The implication is that concept associations are trajectory-dependent. The path from A to B is different from the path from B to A, at least for some models.

In cross-model games, this creates a Player A advantage. Decisive models (Claude, Grok) converge faster when they lead, because they set a strong initial direction that the other model can follow. Deep basins erase the advantage entirely. When the answer is "formation," who goes first doesn't matter.

One exception: Grok converges faster than Claude from either position. Its lateral, cultural-reference style of association somehow negotiates better than Claude's precise, safe-bridge approach. The best solo player isn't the best negotiator.

We're Bad at Predicting Semantic Distance

Round 5 included a prediction test: three new word pairs where I guessed the basin type before running the games. I went 1 for 3, and the failures were more interesting than the success.

Einstein paired with ocean: I predicted deep, expecting "wave" as a universal attractor (gravitational waves, ocean waves). It was moderate. "Wave" is too literal. GPT finds alternatives (spacetime, gravity, curvature) that are equally valid bridges at a higher level of abstraction. Gemini doesn't even reach "wave," going straight to "relativity" and "physics." The supposedly obvious connection had competition.

Beyoncé paired with mycelium: I predicted flat as there's no obvious connection between pop music and fungal biology. It was moderate. The hidden connections run through "hive" (Beyhive fandom, beehive, fungal networks as underground hives) and "network" (social networks, fungal networks). Grok converged on "hive" 67% of the time. Obvious in retrospect, but only if you think in metaphors instead of surface categories.

Shakespeare paired with algorithm: I predicted moderate. Correct; four different frames emerged. Gemini locks onto "sonnet" (literary form that's also a formal pattern) with 100% consistency, Claude goes to "code" (cipher code, programming code), GPT finds "language" (the shared medium), and Grok wanders between "code" and "script" (plays and programs).

The meta-finding: human intuition about semantic distance is biased in predictable ways. We overestimate the importance of surface similarity (Einstein and ocean obviously share "wave") and underestimate the richness of metaphorical intersection (Beyoncé and mycelium have nothing in common, until you realize they both connect through hives and networks). Models find bridges in conceptual structure that feel arbitrary to us but are systematic within the model's knowledge organization.

What the Game Measures

575 games later, I think the word convergence game is a low-cost probe for something that's otherwise hard to observe: the topology of a model's conceptual space.
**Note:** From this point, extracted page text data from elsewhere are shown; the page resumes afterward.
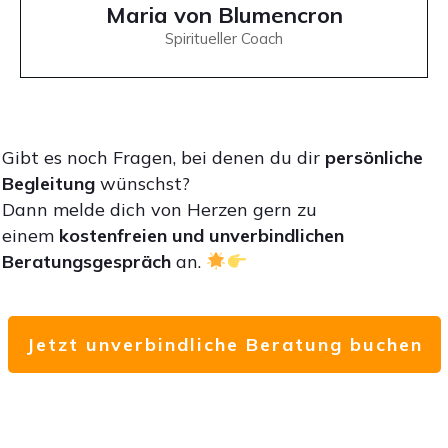
Maria von Blumencron
Spiritueller Coach
Gibt es noch Fragen, bei denen du dir
persönliche
Begleitung
wünschst?
Dann melde dich von Herzen gern zu
einem
kostenfreien und unverbindlichen
Beratungsgespräch
an.
Jetzt unverbindliche Beratung buchen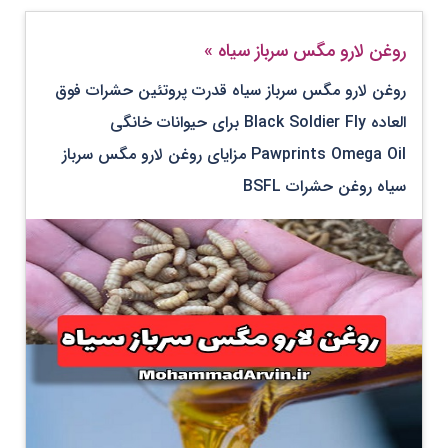
روغن لارو مگس سرباز سیاه
»
روغن لارو مگس سرباز سیاه قدرت پروتئین حشرات فوق
العاده Black Soldier Fly برای حیوانات خانگی
Pawprints Omega Oil مزایای روغن لارو مگس سرباز
سیاه روغن حشرات BSFL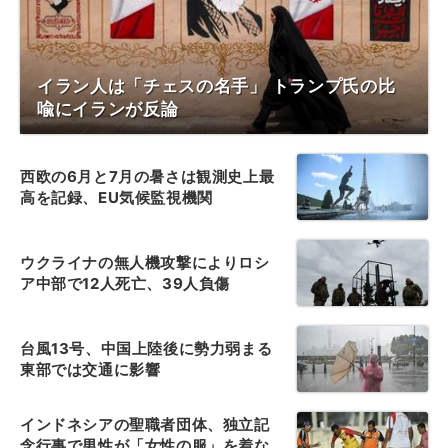
イラン人は「チェスの名手」 トランプ氏の比
喩にイランが反論
西欧の6月と7月の暑さは観測史上最
高を記録、EU気候監視機関
ウクライナの無人機攻撃によりロシ
ア中部で12人死亡、39人負傷
台風13号、中国上陸後に勢力弱まる
東部では交通に影響
インドネシアの聖職者団体、独立記
念行事で男性が「女性の服」を着な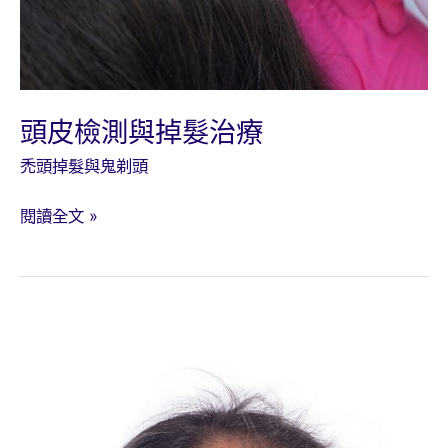
方
法，
掉
髮
不
頭皮檢測與掉髮治療
是
禿頭掉髮與鬼剃頭
不
能
頭
閱讀全文 »
救！
皮
檢
測
與
掉
髮
治
療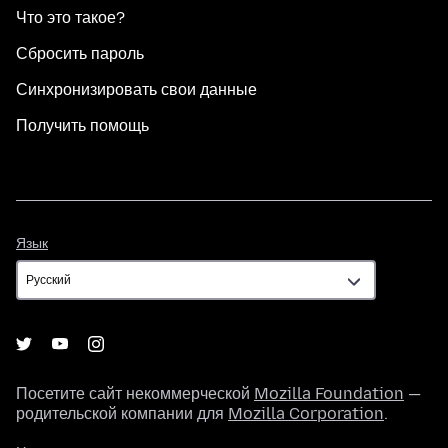
Что это такое?
Сбросить пароль
Синхронизировать свои данные
Получить помощь
Язык
Язык
Посетите сайт некоммерческой
Mozilla Foundation
—
родительской компании для
Mozilla Corporation
.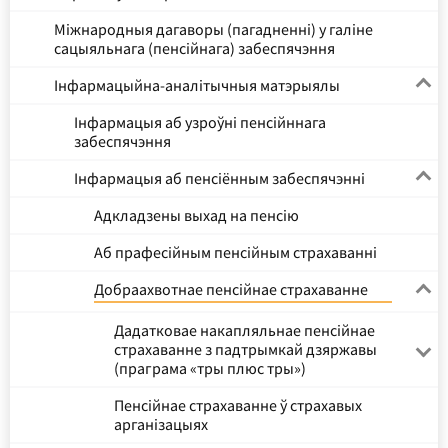
Міжнародныя дагаворы (пагадненні) у галіне
сацыяльнага (пенсійнага) забеспячэння
Інфармацыйна-аналітычныя матэрыялы
Інфармацыя аб узроўні пенсійннага
забеспячэння
Інфармацыя аб пенсіённым забеспячэнні
Адкладзены выхад на пенсію
Аб прафесійным пенсійным страхаванні
Добраахвотнае пенсійнае страхаванне
Дадатковае накапляльнае пенсійнае
страхаванне з падтрымкай дзяржавы
(праграма «тры плюс тры»)
Пенсійнае страхаванне ў страхавых
арганізацыях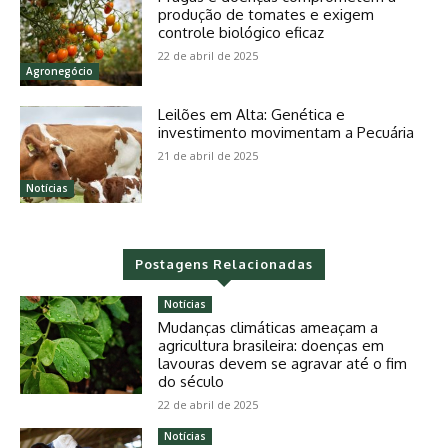
produção de tomates e exigem
controle biológico eficaz
22 de abril de 2025
Agronegócio
Leilões em Alta: Genética e
investimento movimentam a Pecuária
21 de abril de 2025
Notícias
Postagens Relacionadas
Notícias
Mudanças climáticas ameaçam a
agricultura brasileira: doenças em
lavouras devem se agravar até o fim
do século
22 de abril de 2025
Notícias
These patterns replicated across 240 games and held under temperature controls. Each model moves through conceptual space with a measurable, characteristic style. Pairs of concepts have stable topological properties (deep basins, moderate basins, flat terrain) that exist independently of which model traverses them or how much randomness you allow.

The basin framework has a mathematical counterpart. Wyss et al. (2025) proved that LLM activation manifolds partition into a finite set of basins of attraction, each an invariant meaning category that the model's dynamics funnel toward. Their spectral analysis found most of this structure collapses into roughly three dominant dimensions. The game is a low-resolution version of what the math describes.

The most interesting results came from friction between different models. "Broadcast" exists because Claude spoke physics while GPT spoke aesthetics. "Biome" exists because a metaphor about acoustic ambience drifted into environmental ambience and neither model corrected course. The negotiation between different knowledge organizations produces concepts that no single organization contains.

The word convergence game was a silly experiment that turned out to be a lens for watching models organize and negotiate meaning, and for discovering that how they do it has a shape.


575 games were played on March 1, 2026, using Claude Sonnet 4.6, GPT-5.2, Grok 4.1 Fast, and Gemini 3 Flash via OpenRouter. The full dataset and analysis code are available in the word-convergence-game repository. The multi-agent convergence study referenced is Chiang et al. (2025). The spectral basin formalization is Wyss et al. (2025).